AIM OF THE TASK: Copy exactly the lines of the data below that run from the line holding "exposure_s: 1/165" through the line holding "fx_px: 1145", both ends included.

Data excerpts:
================================

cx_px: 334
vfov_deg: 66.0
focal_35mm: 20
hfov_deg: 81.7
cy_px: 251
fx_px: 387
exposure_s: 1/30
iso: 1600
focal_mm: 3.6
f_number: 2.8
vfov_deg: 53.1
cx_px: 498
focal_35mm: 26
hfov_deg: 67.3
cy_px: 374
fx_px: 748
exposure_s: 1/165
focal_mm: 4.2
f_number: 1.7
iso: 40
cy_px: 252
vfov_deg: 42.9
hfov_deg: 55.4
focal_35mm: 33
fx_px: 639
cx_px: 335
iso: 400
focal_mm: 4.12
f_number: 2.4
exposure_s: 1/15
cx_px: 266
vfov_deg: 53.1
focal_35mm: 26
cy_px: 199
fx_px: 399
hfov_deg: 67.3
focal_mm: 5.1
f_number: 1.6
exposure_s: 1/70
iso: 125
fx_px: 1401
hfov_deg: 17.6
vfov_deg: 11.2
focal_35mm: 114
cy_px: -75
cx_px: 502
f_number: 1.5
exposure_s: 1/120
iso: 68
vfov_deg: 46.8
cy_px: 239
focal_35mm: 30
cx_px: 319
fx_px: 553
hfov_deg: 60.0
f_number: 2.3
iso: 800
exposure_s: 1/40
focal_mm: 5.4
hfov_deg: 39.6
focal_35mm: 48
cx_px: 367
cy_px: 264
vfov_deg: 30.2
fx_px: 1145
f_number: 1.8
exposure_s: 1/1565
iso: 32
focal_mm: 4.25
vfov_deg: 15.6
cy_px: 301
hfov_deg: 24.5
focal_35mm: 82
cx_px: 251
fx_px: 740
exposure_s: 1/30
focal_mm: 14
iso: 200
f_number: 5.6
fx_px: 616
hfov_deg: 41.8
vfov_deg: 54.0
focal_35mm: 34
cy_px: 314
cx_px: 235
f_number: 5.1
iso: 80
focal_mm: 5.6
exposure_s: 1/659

================================

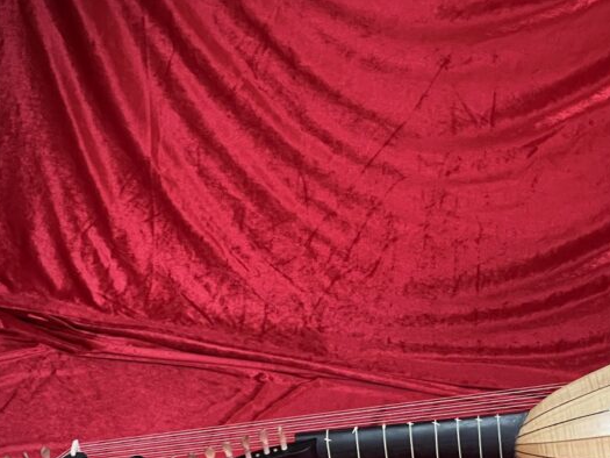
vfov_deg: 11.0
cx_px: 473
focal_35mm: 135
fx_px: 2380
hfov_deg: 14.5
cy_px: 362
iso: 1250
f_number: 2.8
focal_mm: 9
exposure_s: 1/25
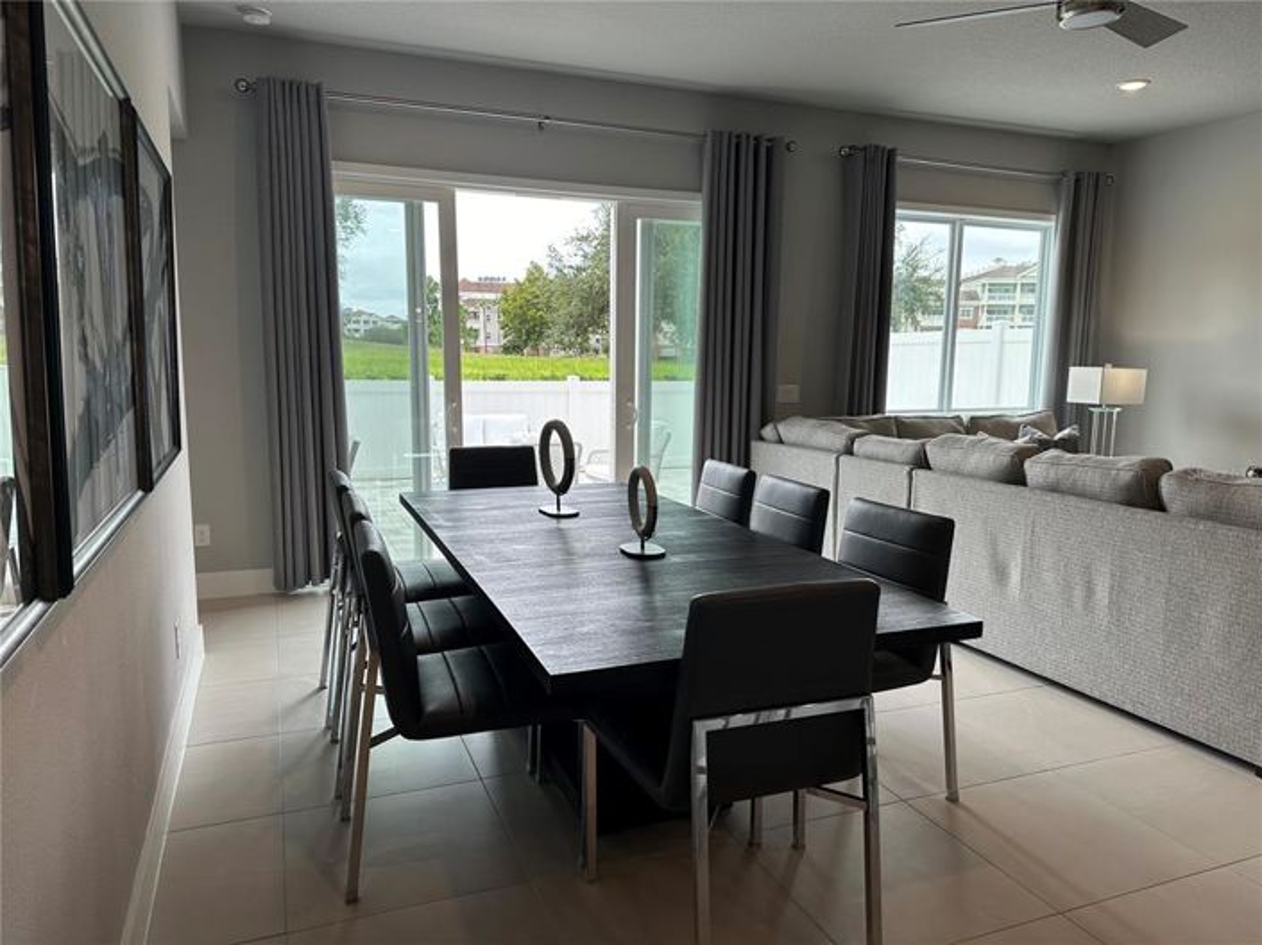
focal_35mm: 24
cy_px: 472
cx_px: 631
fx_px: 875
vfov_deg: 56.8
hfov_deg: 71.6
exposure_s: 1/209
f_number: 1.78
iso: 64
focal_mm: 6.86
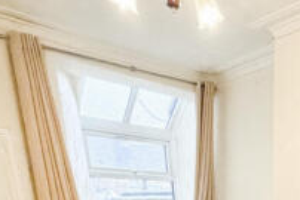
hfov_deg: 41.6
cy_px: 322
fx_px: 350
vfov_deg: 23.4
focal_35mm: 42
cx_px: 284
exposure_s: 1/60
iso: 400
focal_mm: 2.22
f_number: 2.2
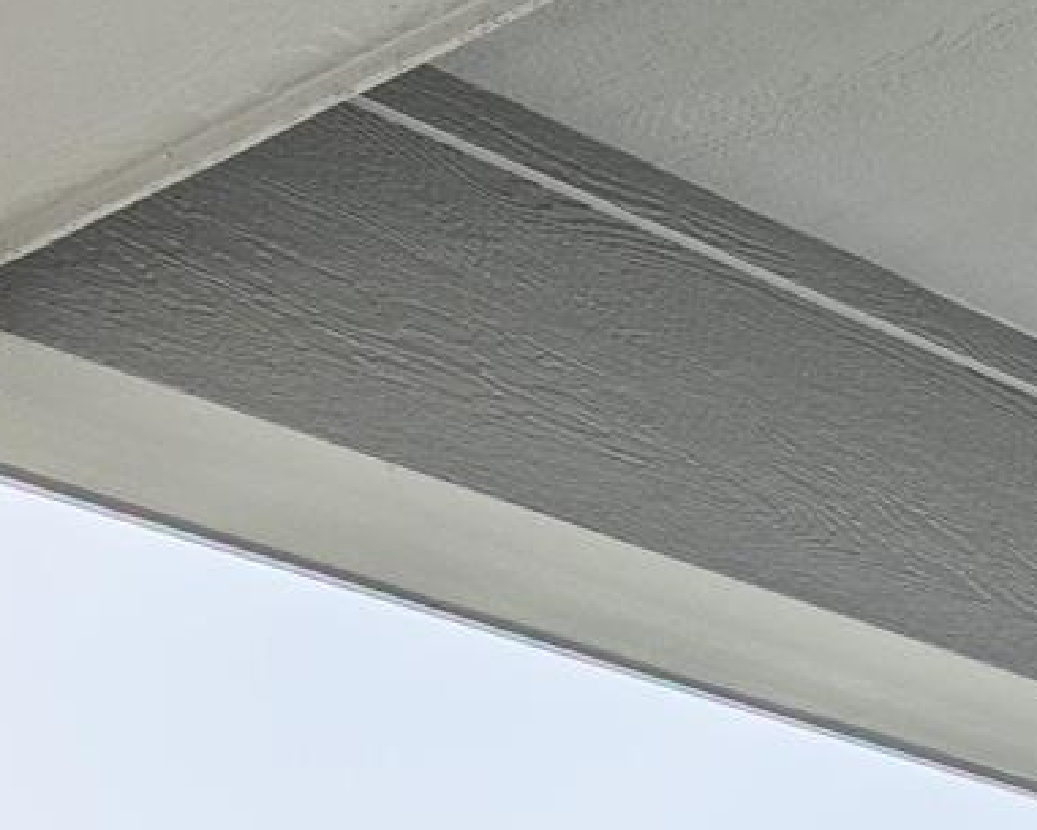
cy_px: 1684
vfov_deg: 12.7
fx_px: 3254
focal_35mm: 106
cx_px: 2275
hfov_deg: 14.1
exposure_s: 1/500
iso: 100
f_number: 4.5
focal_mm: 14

================================

YOUR SOLUTION:
exposure_s: 1/165
focal_mm: 4.2
f_number: 1.7
iso: 40
cy_px: 252
vfov_deg: 42.9
hfov_deg: 55.4
focal_35mm: 33
fx_px: 639
cx_px: 335
iso: 400
focal_mm: 4.12
f_number: 2.4
exposure_s: 1/15
cx_px: 266
vfov_deg: 53.1
focal_35mm: 26
cy_px: 199
fx_px: 399
hfov_deg: 67.3
focal_mm: 5.1
f_number: 1.6
exposure_s: 1/70
iso: 125
fx_px: 1401
hfov_deg: 17.6
vfov_deg: 11.2
focal_35mm: 114
cy_px: -75
cx_px: 502
f_number: 1.5
exposure_s: 1/120
iso: 68
vfov_deg: 46.8
cy_px: 239
focal_35mm: 30
cx_px: 319
fx_px: 553
hfov_deg: 60.0
f_number: 2.3
iso: 800
exposure_s: 1/40
focal_mm: 5.4
hfov_deg: 39.6
focal_35mm: 48
cx_px: 367
cy_px: 264
vfov_deg: 30.2
fx_px: 1145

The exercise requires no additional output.